### TEXTE

Lectures d'alceste dans le misanthrope
Rousseau, McBride, Broody
Introduction
Le Misanthrope est une pièce un peu à part dans la production de Molière prêtant davantage au sourire qu’au rire. Certains en parlent comme de sa plus grande comédie, parce que c’est une pièce en vers en cinq actes, parce qu’elle aborde des thématiques « sérieuses » (la misanthropie, la sincérité, la nature humaine, la vie sociale, etc.) en s’éloignant radicalement de la farce pour aller jusqu’à adopter par moment un ton proche d’une tragédie, le plus haut genre dramatique d’un point de vue classique. Jacques Chupeau dans sa préface au Misanthrope déclare ainsi :
Si dans l’œuvre de Molière, Le Misanthrope occupe une place singulière, c’est que jamais le dramaturge n’a porté plus haut son effort pour rapprocher la comédie du théâtre sérieux.

######
### ITEMS FOURNIS

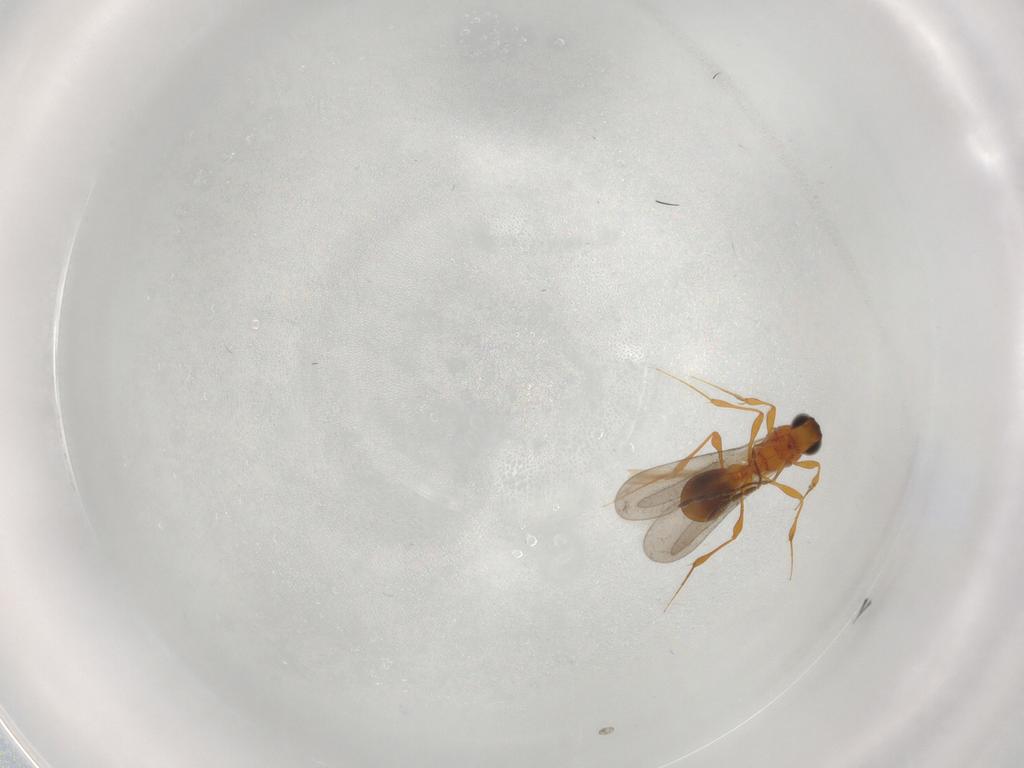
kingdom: Animalia
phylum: Arthropoda
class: Insecta
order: Hymenoptera
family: Platygastridae
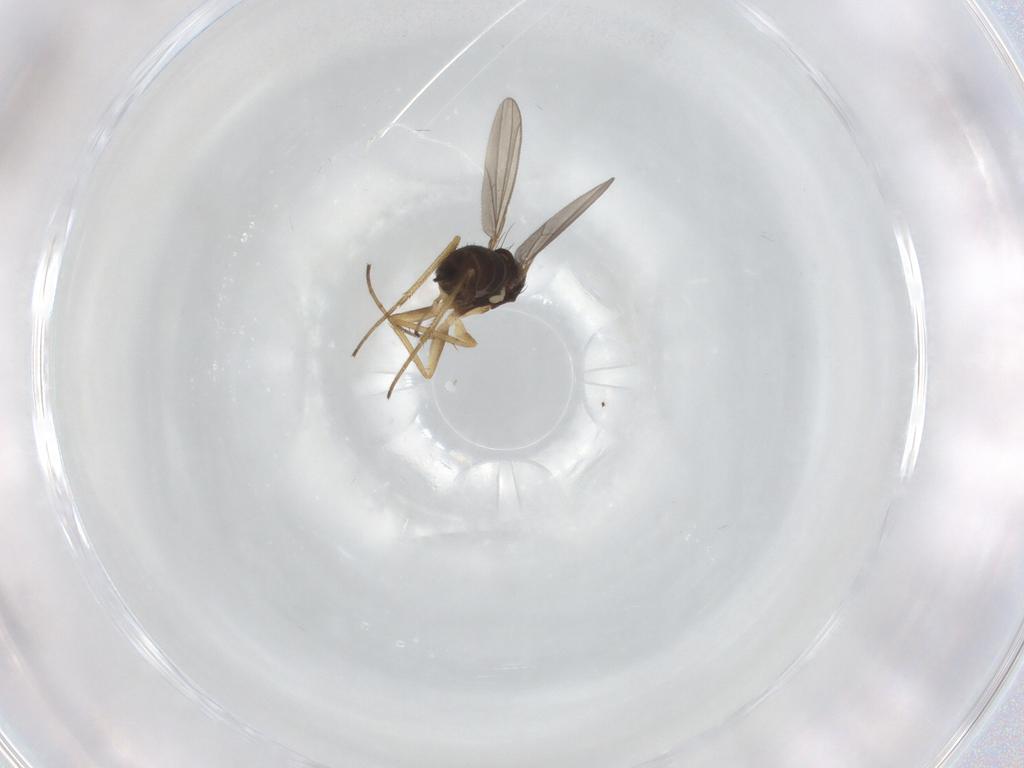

######

§ **CONSIGNE 1**
Dans le texte sur Le Misanthrope, qui signe la préface dont une phrase est citée ?
§ **CONSIGNE 2**
Recopiez fidèlement le passage du texte sur Le Misanthrope qui commence à « Lectures d'alceste dans » et se termine à « du théâtre sérieux. ».
Les items proviennent d'une autre source.

§ **RÉPONSE RÉDIGÉE 1**
Jacques Chupeau.

§ **RÉPONSE RÉDIGÉE 2**
Lectures d'alceste dans le misanthrope
Rousseau, McBride, Broody
Introduction
Le Misanthrope est une pièce un peu à part dans la production de Molière prêtant davantage au sourire qu’au rire. Certains en parlent comme de sa plus grande comédie, parce que c’est une pièce en vers en cinq actes, parce qu’elle aborde des thématiques « sérieuses » (la misanthropie, la sincérité, la nature humaine, la vie sociale, etc.) en s’éloignant radicalement de la farce pour aller jusqu’à adopter par moment un ton proche d’une tragédie, le plus haut genre dramatique d’un point de vue classique. Jacques Chupeau dans sa préface au Misanthrope déclare ainsi :
Si dans l’œuvre de Molière, Le Misanthrope occupe une place singulière, c’est que jamais le dramaturge n’a porté plus haut son effort pour rapprocher la comédie du théâtre sérieux.